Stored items
- - -

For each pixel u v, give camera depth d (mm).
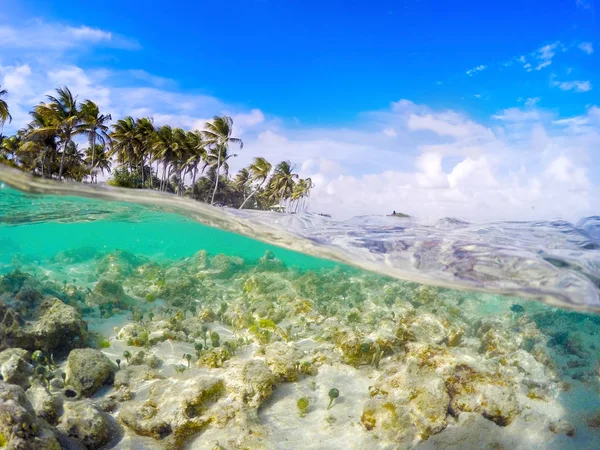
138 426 5137
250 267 16031
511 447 5039
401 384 5648
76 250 19422
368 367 6766
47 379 6270
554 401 6078
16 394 4559
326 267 16453
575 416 5723
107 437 4992
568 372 7074
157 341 7996
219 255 16453
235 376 5883
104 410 5621
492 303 10711
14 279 9875
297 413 5641
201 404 5414
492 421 5465
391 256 9117
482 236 9016
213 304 11008
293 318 9539
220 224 13750
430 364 6059
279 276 13766
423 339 7500
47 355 7258
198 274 14445
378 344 6945
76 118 32438
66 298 9906
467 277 8539
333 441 5105
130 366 6730
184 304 10805
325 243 10023
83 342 7727
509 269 7578
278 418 5508
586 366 7219
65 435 4793
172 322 8852
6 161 9375
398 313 9289
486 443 5020
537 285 7633
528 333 8594
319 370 6754
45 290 9914
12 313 7504
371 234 9711
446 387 5668
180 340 8180
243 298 11234
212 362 6539
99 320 9367
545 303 9203
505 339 8117
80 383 6043
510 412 5465
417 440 4973
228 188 60000
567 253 7289
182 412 5215
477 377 5867
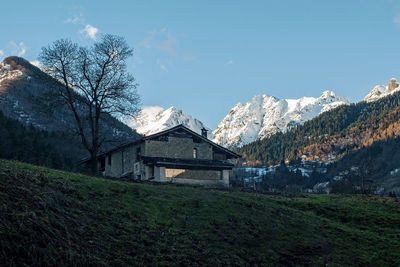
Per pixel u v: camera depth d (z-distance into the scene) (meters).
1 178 21.89
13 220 17.75
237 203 32.50
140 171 58.34
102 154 66.06
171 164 57.56
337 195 48.25
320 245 28.28
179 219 26.77
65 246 18.00
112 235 21.44
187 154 60.81
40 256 16.44
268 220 30.30
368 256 28.41
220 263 22.27
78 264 17.27
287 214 33.53
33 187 22.66
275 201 38.69
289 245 27.16
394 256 29.08
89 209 23.58
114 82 54.00
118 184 29.95
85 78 52.94
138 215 25.28
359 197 46.97
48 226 18.86
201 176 60.28
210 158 62.62
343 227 33.75
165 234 23.84
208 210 29.33
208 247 23.86
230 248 24.52
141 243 21.77
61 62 52.19
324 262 25.86
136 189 30.06
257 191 46.31
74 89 54.25
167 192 32.03
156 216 26.12
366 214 38.38
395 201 45.03
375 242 31.30
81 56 53.34
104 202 25.53
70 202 23.23
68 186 25.75
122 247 20.56
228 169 62.09
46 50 52.06
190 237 24.45
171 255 21.52
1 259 15.23
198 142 62.09
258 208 32.66
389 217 38.03
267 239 27.14
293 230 29.70
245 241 26.00
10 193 20.41
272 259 24.62
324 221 34.56
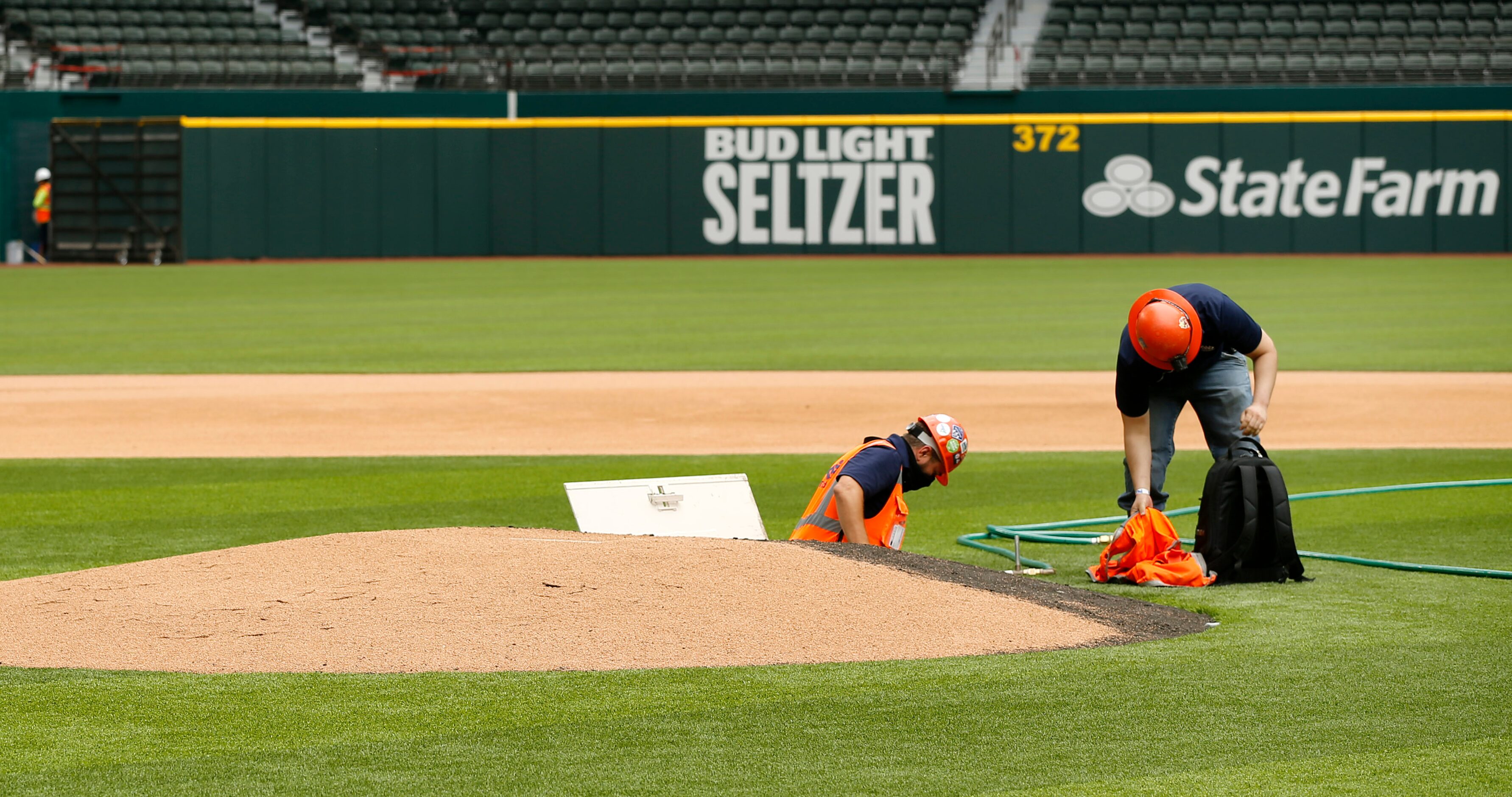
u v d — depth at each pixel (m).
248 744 15.36
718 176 135.75
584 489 23.67
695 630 18.88
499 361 63.34
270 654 18.36
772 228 136.12
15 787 14.12
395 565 21.00
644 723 15.96
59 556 26.98
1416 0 141.25
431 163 134.62
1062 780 14.23
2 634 19.38
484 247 135.88
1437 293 93.50
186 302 93.00
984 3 145.75
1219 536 23.91
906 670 17.89
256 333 74.75
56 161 132.88
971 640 19.05
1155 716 16.20
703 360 63.41
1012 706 16.53
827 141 135.25
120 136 132.12
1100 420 47.03
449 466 38.66
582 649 18.41
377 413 48.94
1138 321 23.89
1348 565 25.48
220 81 134.25
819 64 136.88
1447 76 132.12
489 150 135.25
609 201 136.00
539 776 14.37
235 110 132.75
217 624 19.31
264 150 132.75
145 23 140.50
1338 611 21.50
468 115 135.00
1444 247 131.88
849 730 15.70
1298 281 103.19
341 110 133.25
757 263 129.38
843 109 135.00
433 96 134.25
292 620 19.33
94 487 35.34
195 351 67.06
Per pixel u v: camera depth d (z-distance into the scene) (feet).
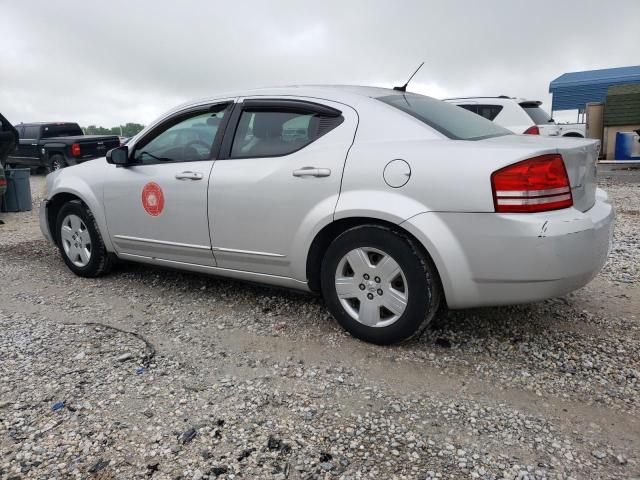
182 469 7.33
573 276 9.25
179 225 13.23
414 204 9.71
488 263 9.30
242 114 12.50
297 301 13.42
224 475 7.21
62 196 16.49
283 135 11.75
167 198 13.32
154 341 11.40
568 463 7.30
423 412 8.55
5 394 9.28
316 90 11.82
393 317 10.44
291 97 11.91
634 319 11.92
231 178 12.08
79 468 7.38
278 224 11.45
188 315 12.85
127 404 8.92
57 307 13.73
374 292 10.53
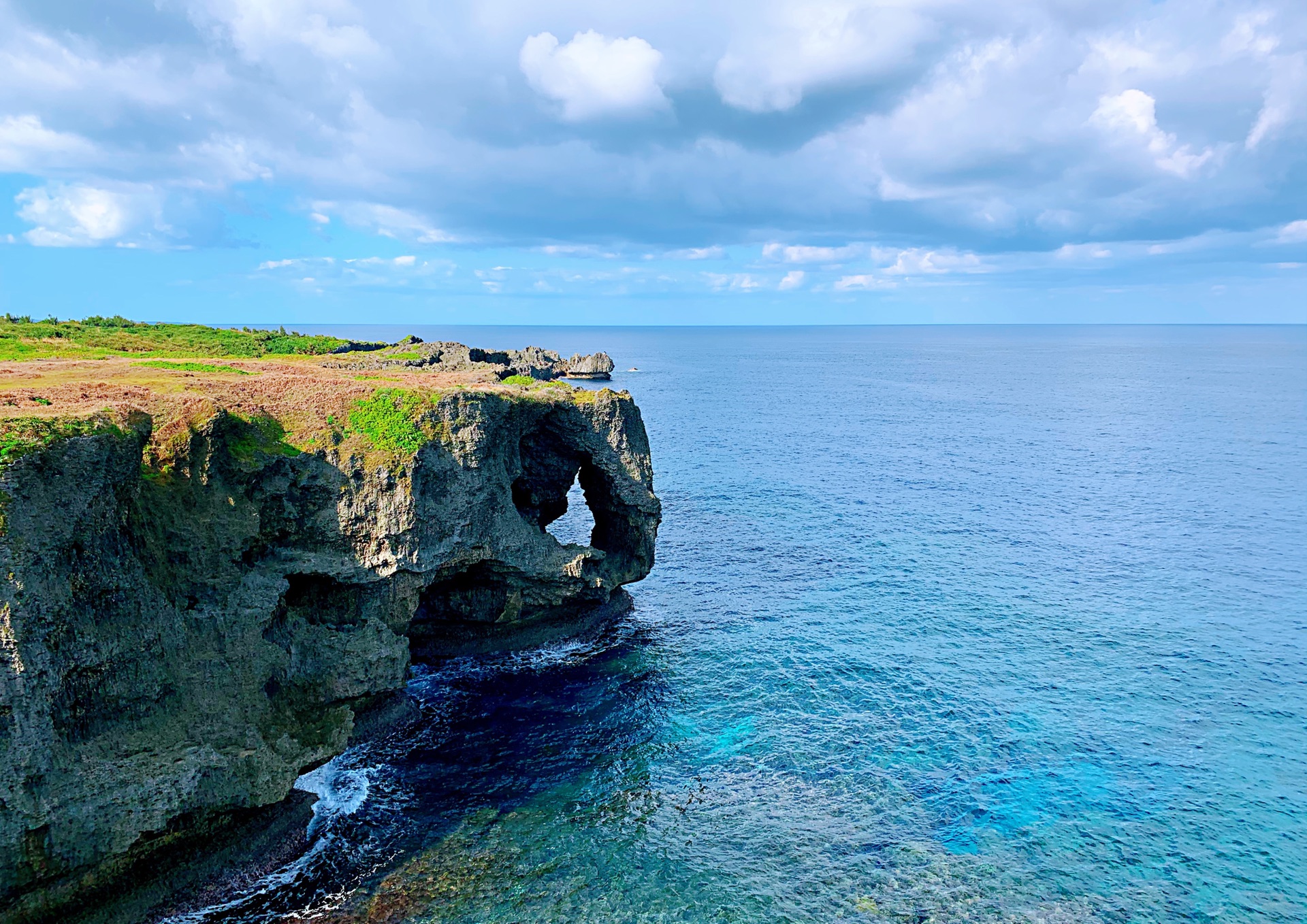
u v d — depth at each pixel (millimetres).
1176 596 53094
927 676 42188
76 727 23719
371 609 37531
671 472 90188
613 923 26156
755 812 31719
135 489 28359
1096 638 46688
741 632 47719
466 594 43500
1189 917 26891
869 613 50375
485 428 41969
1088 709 39094
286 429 37312
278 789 27625
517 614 44719
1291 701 39844
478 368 66438
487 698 40000
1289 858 29500
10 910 22156
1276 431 121250
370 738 35938
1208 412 143750
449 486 39969
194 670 28531
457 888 27438
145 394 34750
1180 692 40656
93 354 63500
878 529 68188
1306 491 81812
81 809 22750
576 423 47969
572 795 32594
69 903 23406
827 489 82312
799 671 42844
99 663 24375
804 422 131375
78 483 24281
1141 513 73438
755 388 192875
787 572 57625
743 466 93812
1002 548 62875
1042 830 30875
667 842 29953
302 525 36188
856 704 39562
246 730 28438
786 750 35812
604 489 49719
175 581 30359
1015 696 40219
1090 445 108938
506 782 33281
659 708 39250
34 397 30984
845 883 28109
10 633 21641
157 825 24156
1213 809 32094
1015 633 47438
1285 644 46031
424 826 30516
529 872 28297
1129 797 32719
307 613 36188
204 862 26922
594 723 37875
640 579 50531
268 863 28156
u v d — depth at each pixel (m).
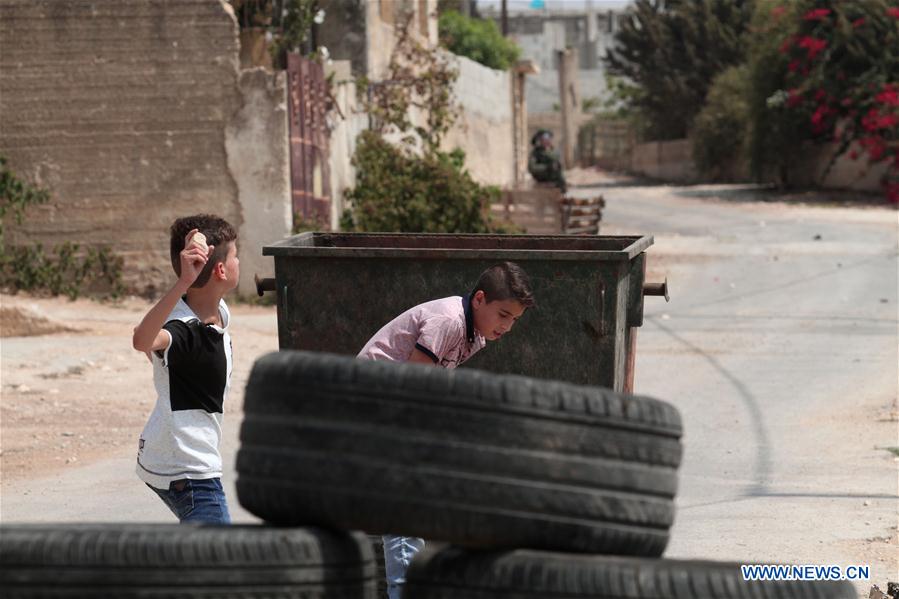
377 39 39.25
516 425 5.30
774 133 63.81
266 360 5.61
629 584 5.07
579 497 5.33
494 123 60.09
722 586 5.09
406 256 9.07
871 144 58.53
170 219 28.16
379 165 33.28
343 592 5.42
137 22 27.81
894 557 9.51
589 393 5.44
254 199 28.08
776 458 13.51
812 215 51.41
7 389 17.53
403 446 5.29
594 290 8.78
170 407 6.82
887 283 31.30
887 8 58.81
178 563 5.12
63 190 28.06
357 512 5.31
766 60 63.81
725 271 34.56
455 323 7.34
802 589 5.18
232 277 7.05
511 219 38.84
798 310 27.22
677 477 5.71
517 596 5.18
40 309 23.02
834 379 18.73
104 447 14.41
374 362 5.44
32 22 27.69
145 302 27.83
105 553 5.09
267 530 5.34
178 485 6.82
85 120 27.94
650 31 91.19
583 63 133.88
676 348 22.31
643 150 90.88
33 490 12.32
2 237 27.72
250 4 29.50
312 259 9.23
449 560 5.40
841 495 11.70
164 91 27.97
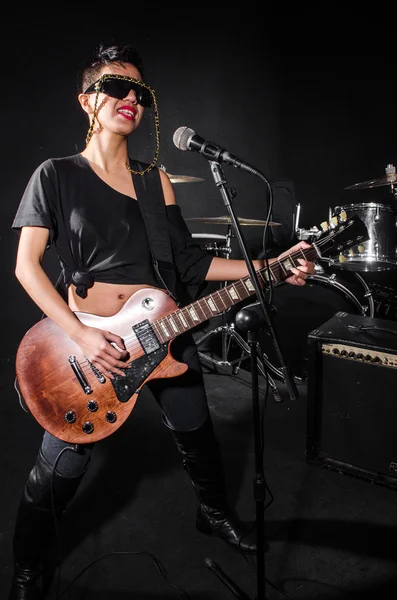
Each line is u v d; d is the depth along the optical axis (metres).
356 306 3.34
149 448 2.59
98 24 3.97
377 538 1.95
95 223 1.49
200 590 1.71
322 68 4.67
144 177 1.61
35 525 1.53
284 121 4.76
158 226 1.58
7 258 3.74
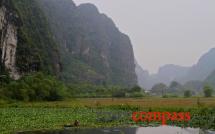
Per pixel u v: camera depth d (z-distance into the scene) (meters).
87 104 82.81
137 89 169.62
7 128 37.12
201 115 52.03
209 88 153.00
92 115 53.94
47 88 107.62
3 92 96.81
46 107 75.25
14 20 134.00
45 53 163.75
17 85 103.06
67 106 76.31
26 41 142.38
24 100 97.88
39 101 102.06
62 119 47.06
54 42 187.12
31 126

- - -

EXERCISE GOAL:
Repeat, exactly and in full, every entry in the data, but not the pictures.

EXPECTED ANSWER:
For each pixel u v, give camera depth d (mm).
138 426 5137
250 267 16031
511 447 5039
401 384 5648
76 250 19422
368 367 6766
47 379 6270
554 401 6078
16 394 4559
326 267 16453
575 416 5723
107 437 4992
568 372 7074
157 341 7996
219 255 16453
235 376 5883
104 410 5621
492 303 10711
14 279 9875
297 413 5641
201 404 5414
492 421 5465
391 256 9117
482 236 9016
213 304 11008
293 318 9539
220 224 13750
430 364 6059
279 276 13766
423 339 7500
47 355 7258
198 274 14445
378 344 6945
76 118 32438
66 298 9906
467 277 8539
333 441 5105
130 366 6730
184 304 10805
325 243 10023
83 342 7727
509 269 7578
278 418 5508
586 366 7219
65 435 4793
172 322 8852
6 161 9375
398 313 9289
486 443 5020
537 285 7633
528 333 8594
319 370 6754
45 290 9914
12 313 7504
371 234 9711
446 387 5668
180 340 8180
243 298 11234
212 362 6539
99 320 9367
545 303 9203
505 339 8117
80 383 6043
510 412 5465
417 440 4973
228 188 60000
567 253 7289
182 412 5215
477 377 5867
Per pixel u v: camera depth d (z-distance into the scene) (meters).
1 178 21.89
13 220 17.75
237 203 32.50
140 171 58.34
102 154 66.06
171 164 57.56
337 195 48.25
320 245 28.28
179 219 26.77
65 246 18.00
112 235 21.44
187 154 60.81
40 256 16.44
268 220 30.30
368 256 28.41
220 263 22.27
78 264 17.27
287 214 33.53
33 187 22.66
275 201 38.69
289 245 27.16
394 256 29.08
89 209 23.58
114 82 54.00
118 184 29.95
85 78 52.94
138 215 25.28
359 197 46.97
48 226 18.86
201 176 60.28
210 158 62.62
343 227 33.75
165 234 23.84
208 210 29.33
208 247 23.86
230 248 24.52
141 243 21.77
61 62 52.19
324 262 25.86
136 189 30.06
257 191 46.31
74 89 54.25
167 192 32.03
156 216 26.12
366 214 38.38
395 201 45.03
375 242 31.30
81 56 53.34
104 202 25.53
70 202 23.23
68 186 25.75
122 247 20.56
228 169 62.09
46 50 52.06
190 237 24.45
171 255 21.52
1 259 15.23
198 142 62.09
258 208 32.66
389 217 38.03
267 239 27.14
293 230 29.70
245 241 26.00
10 193 20.41
272 259 24.62
324 221 34.56
u v d — depth at each pixel (m).
248 744 15.36
718 176 135.75
584 489 23.67
695 630 18.88
499 361 63.34
270 654 18.36
772 228 136.12
15 787 14.12
395 565 21.00
644 723 15.96
59 556 26.98
1416 0 141.25
431 163 134.62
1062 780 14.23
2 634 19.38
484 247 135.88
1437 293 93.50
186 302 93.00
984 3 145.75
1219 536 23.91
906 670 17.89
256 333 74.75
56 161 132.88
971 640 19.05
1155 716 16.20
703 360 63.41
1012 706 16.53
827 141 135.25
120 136 132.12
1100 420 47.03
449 466 38.66
582 649 18.41
377 413 48.94
1138 321 23.89
1348 565 25.48
220 81 134.25
819 64 136.88
1447 76 132.12
489 150 135.25
609 201 136.00
539 776 14.37
235 110 132.75
217 624 19.31
264 150 132.75
145 23 140.50
1338 611 21.50
468 115 135.00
1444 247 131.88
849 730 15.70
1298 281 103.19
341 110 133.25
757 263 129.38
843 109 135.00
433 96 134.25
292 620 19.33
94 487 35.34
195 351 67.06
Per pixel u v: camera depth d (z-distance into the scene) (feet).
182 469 7.33
573 276 9.25
179 225 13.23
414 204 9.71
488 263 9.30
242 114 12.50
297 301 13.42
224 475 7.21
62 196 16.49
283 135 11.75
167 198 13.32
154 341 11.40
568 463 7.30
423 412 8.55
5 394 9.28
316 90 11.82
393 317 10.44
291 97 11.91
634 319 11.92
231 178 12.08
79 468 7.38
278 224 11.45
188 315 12.85
127 404 8.92
57 307 13.73
374 292 10.53
u v d — depth at each pixel (millimetres).
1176 596 53094
927 676 42188
76 727 23719
371 609 37531
671 472 90188
613 923 26156
755 812 31719
135 489 28359
1096 638 46688
741 632 47719
466 594 43500
1189 917 26891
869 613 50375
485 428 41969
1088 709 39094
286 429 37312
278 789 27625
517 614 44719
1291 701 39844
478 368 66438
487 698 40000
1289 858 29500
10 910 22156
1276 431 121250
370 738 35938
1208 412 143750
449 486 39969
194 670 28531
457 888 27438
145 394 34750
1180 692 40656
93 354 63500
878 529 68188
1306 491 81812
81 809 22750
576 423 47969
572 795 32594
69 903 23406
827 489 82312
799 671 42844
99 663 24375
804 422 131375
78 483 24281
1141 513 73438
755 388 192875
787 572 57625
743 466 93812
1002 548 62875
1042 830 30875
667 842 29953
302 525 36188
856 704 39562
246 730 28438
786 750 35812
604 489 49719
175 581 30359
1015 696 40219
1090 445 108938
506 782 33281
659 708 39250
34 397 30984
845 883 28109
10 633 21641
157 825 24156
1213 809 32094
1015 633 47438
1285 644 46031
424 826 30516
529 872 28297
1129 797 32719
307 613 36188
204 862 26922
594 723 37875
640 579 50531
268 863 28156
u v d — depth at each pixel (m).
377 39 39.25
516 425 5.30
774 133 63.81
266 360 5.61
629 584 5.07
579 497 5.33
494 123 60.09
722 586 5.09
406 256 9.07
871 144 58.53
170 219 28.16
379 165 33.28
343 592 5.42
137 22 27.81
894 557 9.51
589 393 5.44
254 199 28.08
776 458 13.51
812 215 51.41
7 389 17.53
403 446 5.29
594 290 8.78
170 407 6.82
887 283 31.30
887 8 58.81
178 563 5.12
63 190 28.06
357 512 5.31
766 60 63.81
725 271 34.56
455 323 7.34
802 589 5.18
232 277 7.05
511 219 38.84
798 310 27.22
677 477 5.71
517 596 5.18
40 309 23.02
834 379 18.73
104 447 14.41
374 362 5.44
32 22 27.69
145 302 27.83
105 553 5.09
267 530 5.34
178 485 6.82
85 120 27.94
650 31 91.19
583 63 133.88
676 348 22.31
643 150 90.88
33 490 12.32
2 237 27.72
250 4 29.50
312 259 9.23
449 560 5.40
841 495 11.70
164 91 27.97
Each line is u v d; d is the depth along the optical axis (metres).
356 306 3.34
149 448 2.59
98 24 3.97
377 538 1.95
95 223 1.49
200 590 1.71
322 68 4.67
144 177 1.61
35 525 1.53
284 121 4.76
158 226 1.58
7 258 3.74
Per pixel u v: camera depth d (z-distance into the scene) (meters).
87 104 82.81
137 89 169.62
7 128 37.12
201 115 52.03
209 88 153.00
92 115 53.94
47 88 107.62
3 92 96.81
46 107 75.25
14 20 134.00
45 53 163.75
17 85 103.06
67 106 76.31
26 41 142.38
24 100 97.88
39 101 102.06
62 119 47.06
54 42 187.12
31 126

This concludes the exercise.